### YOUR GOAL
Reproduce the records below line for line, leaving out the pictures.

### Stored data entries
-=-=-=-=-
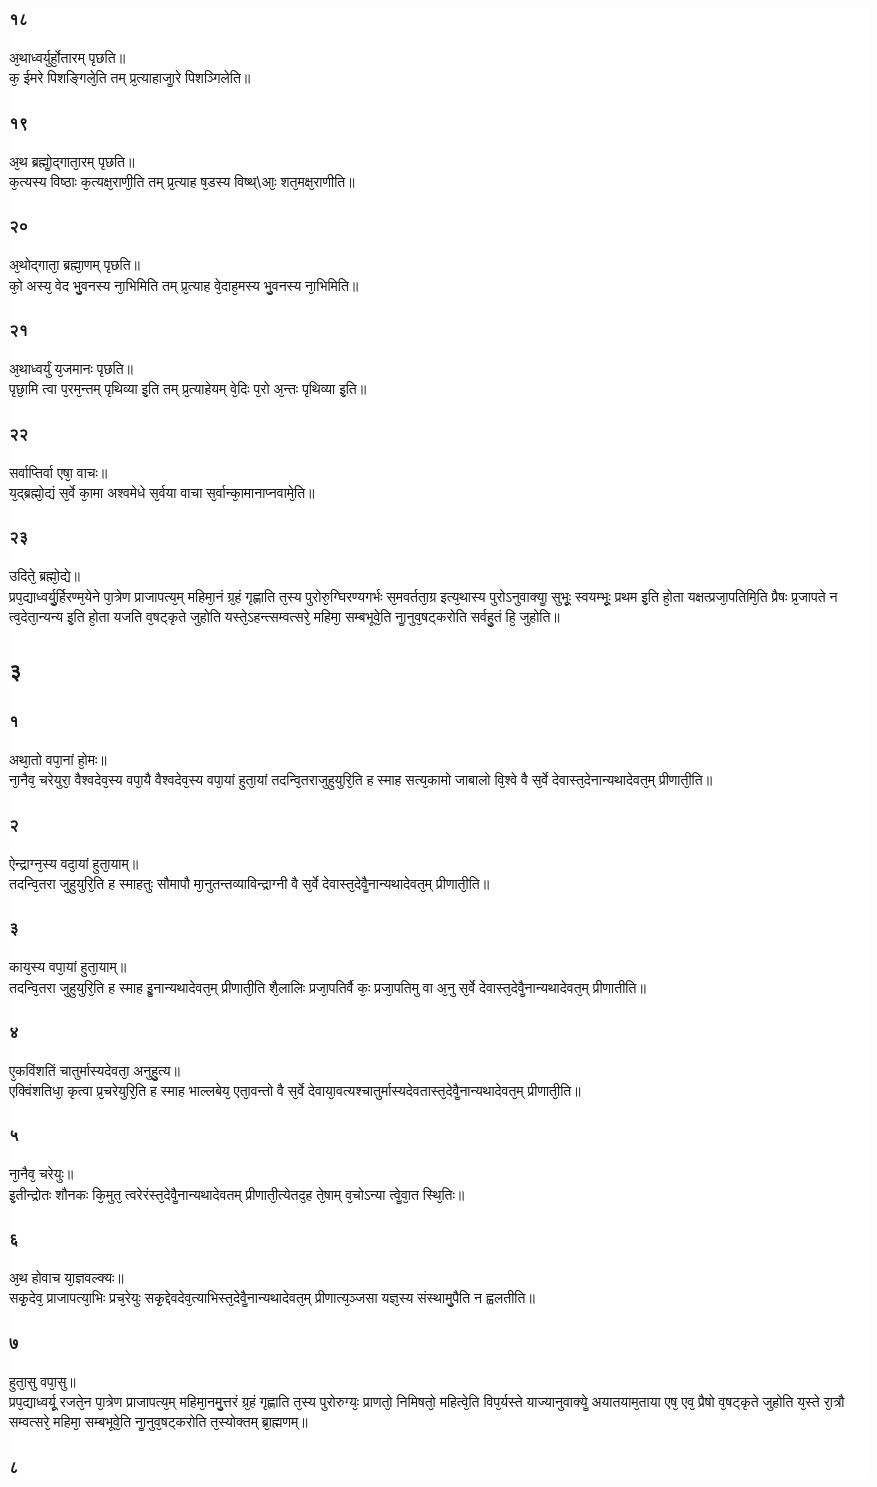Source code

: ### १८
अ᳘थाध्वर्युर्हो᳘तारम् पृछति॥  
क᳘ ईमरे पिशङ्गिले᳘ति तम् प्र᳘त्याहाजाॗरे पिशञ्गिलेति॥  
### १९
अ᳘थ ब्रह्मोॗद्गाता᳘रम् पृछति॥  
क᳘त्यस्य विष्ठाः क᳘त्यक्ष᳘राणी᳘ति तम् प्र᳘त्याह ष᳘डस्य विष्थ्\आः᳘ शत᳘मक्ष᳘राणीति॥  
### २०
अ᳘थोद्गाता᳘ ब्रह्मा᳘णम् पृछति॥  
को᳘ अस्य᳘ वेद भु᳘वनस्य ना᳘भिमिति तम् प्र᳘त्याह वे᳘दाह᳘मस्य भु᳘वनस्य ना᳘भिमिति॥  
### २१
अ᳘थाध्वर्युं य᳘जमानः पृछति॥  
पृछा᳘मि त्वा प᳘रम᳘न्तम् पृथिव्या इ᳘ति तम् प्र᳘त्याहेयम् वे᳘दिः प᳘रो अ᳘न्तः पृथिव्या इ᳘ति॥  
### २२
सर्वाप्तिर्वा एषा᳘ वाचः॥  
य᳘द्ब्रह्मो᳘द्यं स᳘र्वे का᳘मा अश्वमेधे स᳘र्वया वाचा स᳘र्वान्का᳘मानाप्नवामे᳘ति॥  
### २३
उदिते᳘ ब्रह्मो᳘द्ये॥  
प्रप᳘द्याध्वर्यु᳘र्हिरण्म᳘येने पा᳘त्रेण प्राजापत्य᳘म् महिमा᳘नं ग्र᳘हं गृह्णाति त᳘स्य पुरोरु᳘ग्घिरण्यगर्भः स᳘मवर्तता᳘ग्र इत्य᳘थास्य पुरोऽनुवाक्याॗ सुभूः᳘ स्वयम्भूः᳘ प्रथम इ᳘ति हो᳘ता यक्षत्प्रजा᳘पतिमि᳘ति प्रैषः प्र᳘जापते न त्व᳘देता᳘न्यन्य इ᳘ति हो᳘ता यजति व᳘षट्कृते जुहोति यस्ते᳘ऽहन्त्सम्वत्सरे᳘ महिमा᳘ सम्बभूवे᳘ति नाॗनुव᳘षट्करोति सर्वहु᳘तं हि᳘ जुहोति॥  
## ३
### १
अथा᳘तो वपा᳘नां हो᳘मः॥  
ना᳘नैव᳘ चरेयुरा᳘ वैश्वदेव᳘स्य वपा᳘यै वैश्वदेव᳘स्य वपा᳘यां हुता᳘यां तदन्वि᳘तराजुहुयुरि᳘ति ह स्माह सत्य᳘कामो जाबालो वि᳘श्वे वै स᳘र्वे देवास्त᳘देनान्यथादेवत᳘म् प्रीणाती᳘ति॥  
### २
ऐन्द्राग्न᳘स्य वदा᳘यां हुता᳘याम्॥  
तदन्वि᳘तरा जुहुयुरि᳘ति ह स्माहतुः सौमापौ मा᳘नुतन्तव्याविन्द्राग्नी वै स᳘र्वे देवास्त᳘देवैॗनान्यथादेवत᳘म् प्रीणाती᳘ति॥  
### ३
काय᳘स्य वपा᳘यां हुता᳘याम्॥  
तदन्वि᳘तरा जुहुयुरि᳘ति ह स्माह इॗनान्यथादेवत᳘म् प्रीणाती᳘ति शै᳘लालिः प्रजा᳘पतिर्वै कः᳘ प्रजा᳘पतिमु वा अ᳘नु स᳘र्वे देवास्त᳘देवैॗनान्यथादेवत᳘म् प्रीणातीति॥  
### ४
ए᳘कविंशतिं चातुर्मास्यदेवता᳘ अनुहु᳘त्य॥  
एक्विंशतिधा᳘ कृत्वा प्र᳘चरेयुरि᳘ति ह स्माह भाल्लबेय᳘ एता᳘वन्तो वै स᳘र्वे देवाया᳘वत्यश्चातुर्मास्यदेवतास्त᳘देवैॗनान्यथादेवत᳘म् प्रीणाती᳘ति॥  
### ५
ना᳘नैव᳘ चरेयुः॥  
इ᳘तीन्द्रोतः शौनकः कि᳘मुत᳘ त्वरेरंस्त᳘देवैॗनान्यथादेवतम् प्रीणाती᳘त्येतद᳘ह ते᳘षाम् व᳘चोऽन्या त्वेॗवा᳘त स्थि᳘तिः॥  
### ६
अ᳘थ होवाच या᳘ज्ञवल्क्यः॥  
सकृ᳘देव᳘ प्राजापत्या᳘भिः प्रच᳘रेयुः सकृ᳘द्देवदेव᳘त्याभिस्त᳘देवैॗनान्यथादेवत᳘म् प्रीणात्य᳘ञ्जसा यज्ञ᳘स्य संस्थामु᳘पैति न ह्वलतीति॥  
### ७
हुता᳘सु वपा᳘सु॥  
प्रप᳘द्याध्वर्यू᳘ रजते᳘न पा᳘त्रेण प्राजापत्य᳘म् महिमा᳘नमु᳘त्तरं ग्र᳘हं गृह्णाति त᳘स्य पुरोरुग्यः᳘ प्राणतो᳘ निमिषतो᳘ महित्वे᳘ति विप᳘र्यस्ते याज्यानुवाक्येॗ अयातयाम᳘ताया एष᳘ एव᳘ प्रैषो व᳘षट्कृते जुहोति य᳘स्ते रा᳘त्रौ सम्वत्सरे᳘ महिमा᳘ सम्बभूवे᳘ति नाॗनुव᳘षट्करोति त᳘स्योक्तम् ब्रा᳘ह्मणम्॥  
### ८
-=-=-=-=-
### TASK ANSWER
Source code

: ### १८
अ᳘थाध्वर्युर्हो᳘तारम् पृछति॥  
क᳘ ईमरे पिशङ्गिले᳘ति तम् प्र᳘त्याहाजाॗरे पिशञ्गिलेति॥  
### १९
अ᳘थ ब्रह्मोॗद्गाता᳘रम् पृछति॥  
क᳘त्यस्य विष्ठाः क᳘त्यक्ष᳘राणी᳘ति तम् प्र᳘त्याह ष᳘डस्य विष्थ्\आः᳘ शत᳘मक्ष᳘राणीति॥  
### २०
अ᳘थोद्गाता᳘ ब्रह्मा᳘णम् पृछति॥  
को᳘ अस्य᳘ वेद भु᳘वनस्य ना᳘भिमिति तम् प्र᳘त्याह वे᳘दाह᳘मस्य भु᳘वनस्य ना᳘भिमिति॥  
### २१
अ᳘थाध्वर्युं य᳘जमानः पृछति॥  
पृछा᳘मि त्वा प᳘रम᳘न्तम् पृथिव्या इ᳘ति तम् प्र᳘त्याहेयम् वे᳘दिः प᳘रो अ᳘न्तः पृथिव्या इ᳘ति॥  
### २२
सर्वाप्तिर्वा एषा᳘ वाचः॥  
य᳘द्ब्रह्मो᳘द्यं स᳘र्वे का᳘मा अश्वमेधे स᳘र्वया वाचा स᳘र्वान्का᳘मानाप्नवामे᳘ति॥  
### २३
उदिते᳘ ब्रह्मो᳘द्ये॥  
प्रप᳘द्याध्वर्यु᳘र्हिरण्म᳘येने पा᳘त्रेण प्राजापत्य᳘म् महिमा᳘नं ग्र᳘हं गृह्णाति त᳘स्य पुरोरु᳘ग्घिरण्यगर्भः स᳘मवर्तता᳘ग्र इत्य᳘थास्य पुरोऽनुवाक्याॗ सुभूः᳘ स्वयम्भूः᳘ प्रथम इ᳘ति हो᳘ता यक्षत्प्रजा᳘पतिमि᳘ति प्रैषः प्र᳘जापते न त्व᳘देता᳘न्यन्य इ᳘ति हो᳘ता यजति व᳘षट्कृते जुहोति यस्ते᳘ऽहन्त्सम्वत्सरे᳘ महिमा᳘ सम्बभूवे᳘ति नाॗनुव᳘षट्करोति सर्वहु᳘तं हि᳘ जुहोति॥  
## ३
### १
अथा᳘तो वपा᳘नां हो᳘मः॥  
ना᳘नैव᳘ चरेयुरा᳘ वैश्वदेव᳘स्य वपा᳘यै वैश्वदेव᳘स्य वपा᳘यां हुता᳘यां तदन्वि᳘तराजुहुयुरि᳘ति ह स्माह सत्य᳘कामो जाबालो वि᳘श्वे वै स᳘र्वे देवास्त᳘देनान्यथादेवत᳘म् प्रीणाती᳘ति॥  
### २
ऐन्द्राग्न᳘स्य वदा᳘यां हुता᳘याम्॥  
तदन्वि᳘तरा जुहुयुरि᳘ति ह स्माहतुः सौमापौ मा᳘नुतन्तव्याविन्द्राग्नी वै स᳘र्वे देवास्त᳘देवैॗनान्यथादेवत᳘म् प्रीणाती᳘ति॥  
### ३
काय᳘स्य वपा᳘यां हुता᳘याम्॥  
तदन्वि᳘तरा जुहुयुरि᳘ति ह स्माह इॗनान्यथादेवत᳘म् प्रीणाती᳘ति शै᳘लालिः प्रजा᳘पतिर्वै कः᳘ प्रजा᳘पतिमु वा अ᳘नु स᳘र्वे देवास्त᳘देवैॗनान्यथादेवत᳘म् प्रीणातीति॥  
### ४
ए᳘कविंशतिं चातुर्मास्यदेवता᳘ अनुहु᳘त्य॥  
एक्विंशतिधा᳘ कृत्वा प्र᳘चरेयुरि᳘ति ह स्माह भाल्लबेय᳘ एता᳘वन्तो वै स᳘र्वे देवाया᳘वत्यश्चातुर्मास्यदेवतास्त᳘देवैॗनान्यथादेवत᳘म् प्रीणाती᳘ति॥  
### ५
ना᳘नैव᳘ चरेयुः॥  
इ᳘तीन्द्रोतः शौनकः कि᳘मुत᳘ त्वरेरंस्त᳘देवैॗनान्यथादेवतम् प्रीणाती᳘त्येतद᳘ह ते᳘षाम् व᳘चोऽन्या त्वेॗवा᳘त स्थि᳘तिः॥  
### ६
अ᳘थ होवाच या᳘ज्ञवल्क्यः॥  
सकृ᳘देव᳘ प्राजापत्या᳘भिः प्रच᳘रेयुः सकृ᳘द्देवदेव᳘त्याभिस्त᳘देवैॗनान्यथादेवत᳘म् प्रीणात्य᳘ञ्जसा यज्ञ᳘स्य संस्थामु᳘पैति न ह्वलतीति॥  
### ७
हुता᳘सु वपा᳘सु॥  
प्रप᳘द्याध्वर्यू᳘ रजते᳘न पा᳘त्रेण प्राजापत्य᳘म् महिमा᳘नमु᳘त्तरं ग्र᳘हं गृह्णाति त᳘स्य पुरोरुग्यः᳘ प्राणतो᳘ निमिषतो᳘ महित्वे᳘ति विप᳘र्यस्ते याज्यानुवाक्येॗ अयातयाम᳘ताया एष᳘ एव᳘ प्रैषो व᳘षट्कृते जुहोति य᳘स्ते रा᳘त्रौ सम्वत्सरे᳘ महिमा᳘ सम्बभूवे᳘ति नाॗनुव᳘षट्करोति त᳘स्योक्तम् ब्रा᳘ह्मणम्॥  
### ८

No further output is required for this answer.